The review demonstrates that integrating antimicrobial agents into biodegradable packaging addresses dual challenges: reducing food spoilage/borne illness and mitigating environmental impact from conventional plastics. Evidence across multiple food systems shows that natural extracts (essential oils, polyphenols), biopolymers (chitosan, pectin, alginate, PLA), and nanofillers (clays, metal/metal oxide nanoparticles, nanocellulose) can synergistically enhance antimicrobial efficacy, barrier properties, and mechanical performance, leading to measurable shelf-life extensions and pathogen reductions. Controlling release kinetics and ensuring polymer–agent compatibility are central to aligning antimicrobial activity with microbial growth dynamics during storage. The findings support active packaging as a viable hurdle in combination with traditional preservation (low temperature, modified atmosphere, pH control). At the same time, safety considerations (migration, nanoparticle toxicity, sensory impacts) and regulatory constraints limit immediate broad deployment. The review underscores the need for standardized evaluation of efficacy, migration, and safety to translate promising laboratory systems into commercially acceptable, consumer-trusted solutions.

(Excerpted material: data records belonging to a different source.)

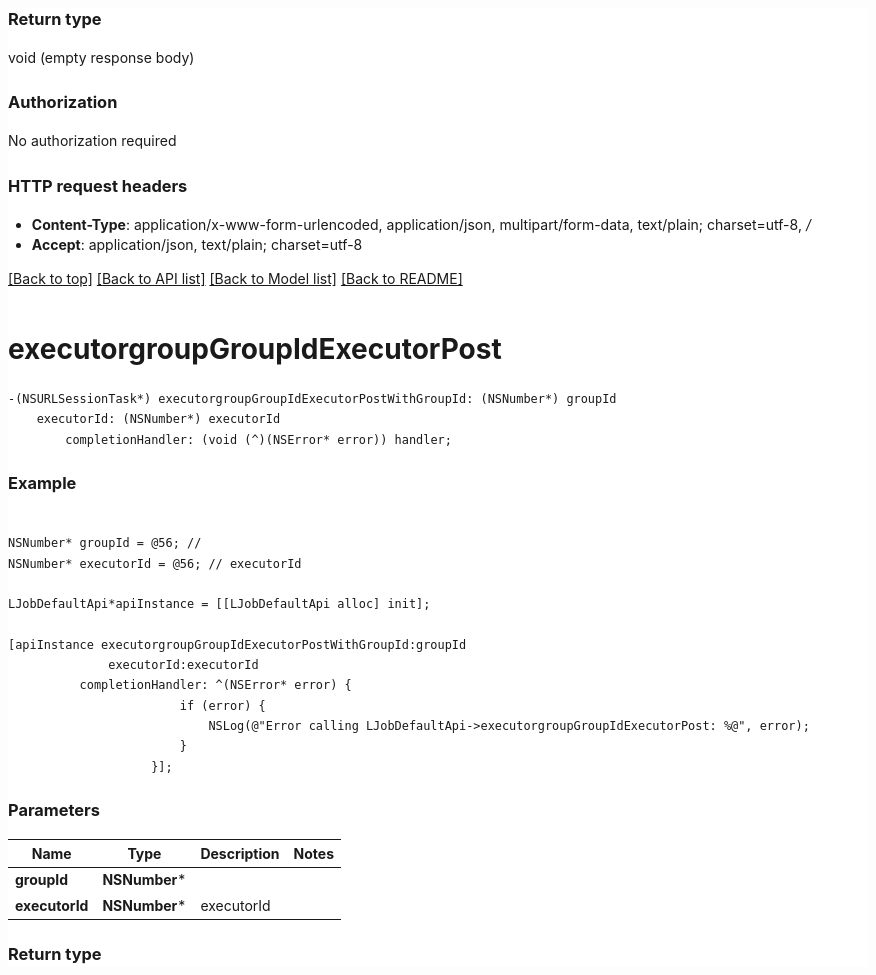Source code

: ### Return type

void (empty response body)

### Authorization

No authorization required

### HTTP request headers

 - **Content-Type**: application/x-www-form-urlencoded, application/json, multipart/form-data, text/plain; charset=utf-8, */*
 - **Accept**: application/json, text/plain; charset=utf-8

[[Back to top]](#) [[Back to API list]](../README.md#documentation-for-api-endpoints) [[Back to Model list]](../README.md#documentation-for-models) [[Back to README]](../README.md)

# **executorgroupGroupIdExecutorPost**
```objc
-(NSURLSessionTask*) executorgroupGroupIdExecutorPostWithGroupId: (NSNumber*) groupId
    executorId: (NSNumber*) executorId
        completionHandler: (void (^)(NSError* error)) handler;
```



### Example 
```objc

NSNumber* groupId = @56; // 
NSNumber* executorId = @56; // executorId

LJobDefaultApi*apiInstance = [[LJobDefaultApi alloc] init];

[apiInstance executorgroupGroupIdExecutorPostWithGroupId:groupId
              executorId:executorId
          completionHandler: ^(NSError* error) {
                        if (error) {
                            NSLog(@"Error calling LJobDefaultApi->executorgroupGroupIdExecutorPost: %@", error);
                        }
                    }];
```

### Parameters

Name | Type | Description  | Notes
------------- | ------------- | ------------- | -------------
 **groupId** | **NSNumber***|  | 
 **executorId** | **NSNumber***| executorId | 

### Return type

Antimicrobial biodegradable packaging, leveraging natural bioactives (peptides, essential oils), nanoparticles, and biopolymers, can prevent undesirable changes in foods during storage and extend shelf life via controlled, sustained release at the food surface. Replacing non-compostable, oil-derived plastics with biodegradable matrices introduces new challenges (compatibility, stability, controlled release, processing losses) but offers environmental benefits and added functional performance. Future work should focus on: improving antimicrobial effectiveness and stability (e.g., via nanoencapsulation and matrix engineering), identifying potent natural antimicrobials, elucidating in vitro and in vivo performance, conducting comprehensive toxicology for nano-enabled systems, and establishing clear regulations and guidelines. Advances in design, manufacturing, and recycling will continue to expand the practicality and sustainability of antimicrobial packaging, supporting food safety and quality while reducing plastic pollution.
- Practical control of antimicrobial release rates from packaging into foods remains challenging; concentrations must avoid sensory and toxicological issues while maintaining efficacy.

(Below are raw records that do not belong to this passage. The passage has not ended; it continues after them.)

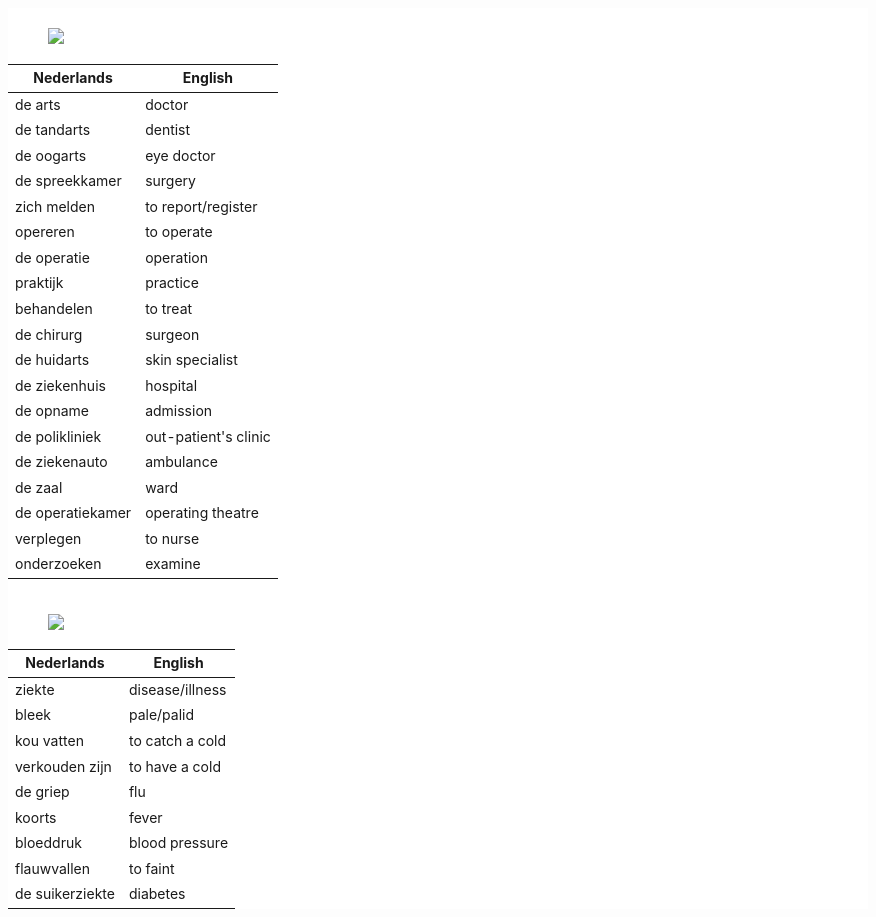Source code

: 
<figure>
  <br/><img src='https://proxy.duckduckgo.com/iu/?u=http%3A%2F%2Fhalmos.nl%2Fimages%2Fprojects%2Fhalmos%2Fst-antonius-ziekenhuis-utrecht.jpg&f=1&nofb=1'>
</figure>



| Nederlands                | English               |
| ---------                 | -------               |
| de arts                   | doctor                | 
| de tandarts               | dentist               |
| de oogarts                | eye doctor            |
| de spreekkamer            | surgery               |
| zich melden               | to report/register    |
| opereren                  | to operate            |
| de operatie               | operation             |
| praktijk                  | practice              |
| behandelen                | to treat              |
| de chirurg                | surgeon               |
| de huidarts               | skin specialist       |
| de ziekenhuis             | hospital              |
| de opname                 | admission             |
| de polikliniek            | out-patient's clinic  |
| de ziekenauto             | ambulance             |
| de zaal                   | ward                  | 
| de operatiekamer          | operating theatre     |
| verplegen                 | to nurse              |
| onderzoeken               | examine               |


<figure>
  <br/><img src='https://c.pxhere.com/photos/89/c5/bacteria_disease_escherichia_coli_pathogens_microscopy_electron_microscopy_electron_microscope_magnification-1141343.jpg!d'>
</figure>



| Nederlands                | English               |
| ---------                 | -------               |
| ziekte                    | disease/illness       |
| bleek                     | pale/palid            |
| kou vatten                | to catch a cold       |
| verkouden zijn            | to have a cold        |
| de griep                  | flu                   |
| koorts                    | fever                 |
| bloeddruk                 | blood pressure        |
| flauwvallen               | to faint              |
| de suikerziekte           | diabetes              |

- Limited commercial applications due to regulatory status of additives, lack of specific rules for active packaging, and uncertainty about consumer acceptance and economic impact.
- Natural antimicrobials (e.g., essential oils) can volatilize or degrade during high-temperature processing, reducing antibacterial effectiveness.
- Nanoparticle-enabled systems raise safety concerns: potential migration into food, size-dependent toxicity (greater toxicity at smaller sizes), possible genotoxicity/carcinogenicity, and impacts on gut microbiota; comprehensive toxicological assessments are needed before commercialization.
- Polymer–agent compatibility, mass transport/permeability, and processing constraints can limit performance and scalability of films.
- Many studies are laboratory-scale; more in vitro and in vivo studies and real-food validations are required to inform regulation and industry adoption.